■ Problem to work on
Rewrite the items below with "peak value" changed to "maximum value" and everything else kept the same. Leave the pictures out of your answer.

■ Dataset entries
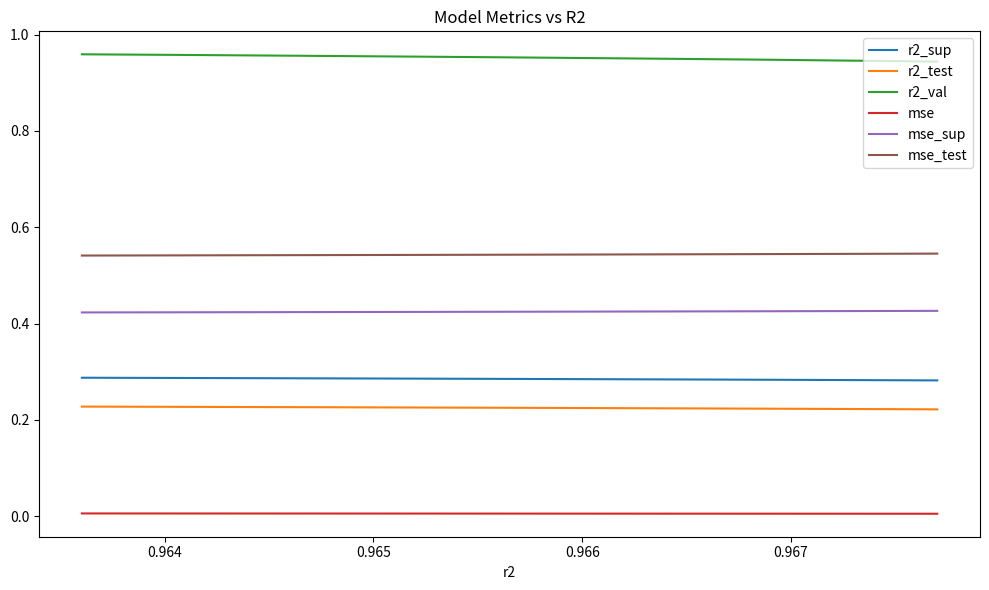

True or false: mse_test and r2_test cross at least once.

False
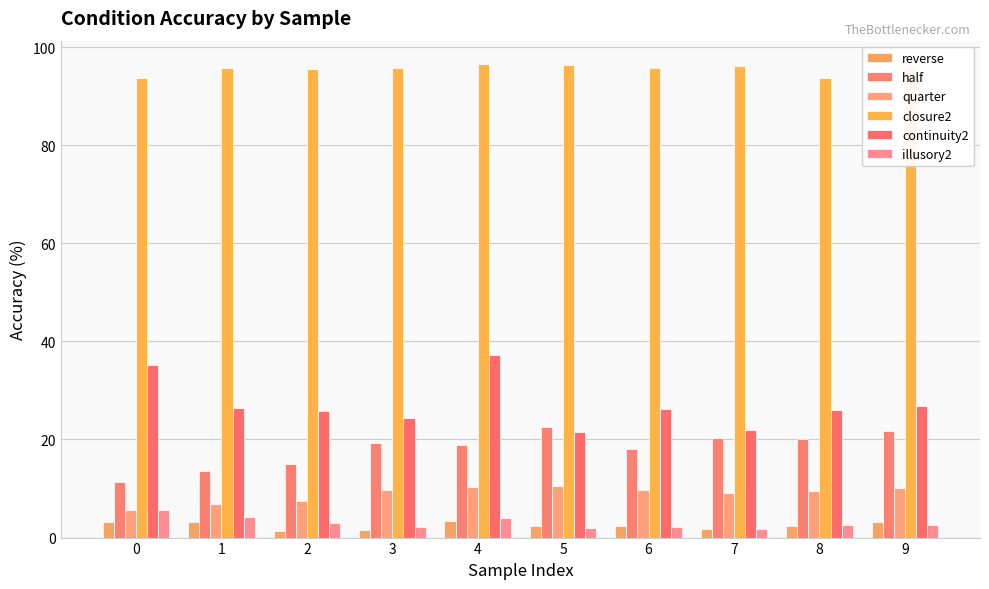

At which label is illusory2 closest to 3?

2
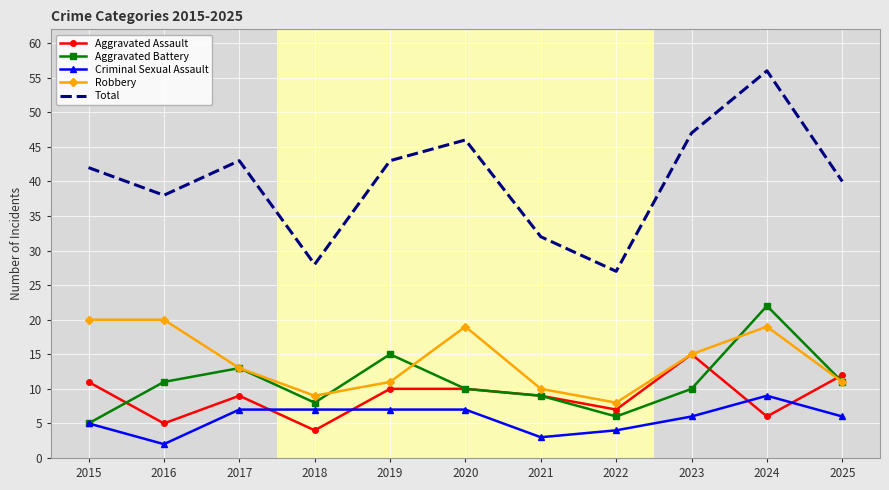

List the series in order of their peak value, lowest first.

Criminal Sexual Assault, Aggravated Assault, Robbery, Aggravated Battery, Total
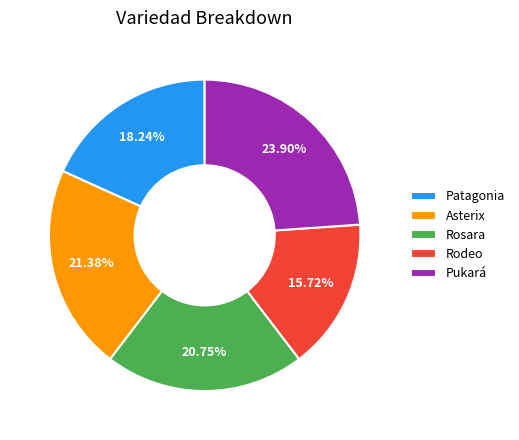

Is Rodeo the majority of the pie?

No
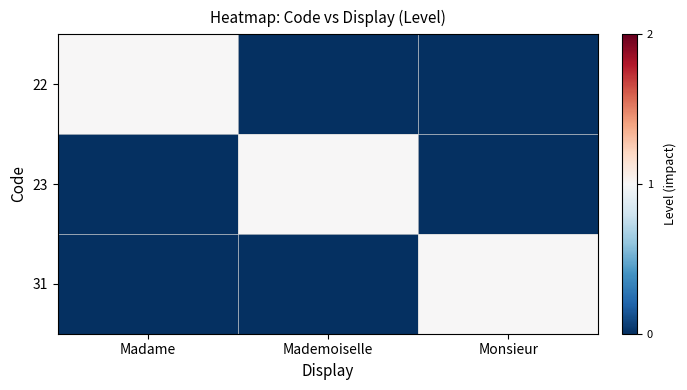

What is the difference between the highest and lowest values at Monsieur?

1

■ Response area
True or false: mse_test and r2_test cross at least once.

False

At which label is illusory2 closest to 3?

2

List the series in order of their maximum value, lowest first.

Criminal Sexual Assault, Aggravated Assault, Robbery, Aggravated Battery, Total

Is Rodeo the majority of the pie?

No

What is the difference between the highest and lowest values at Monsieur?

1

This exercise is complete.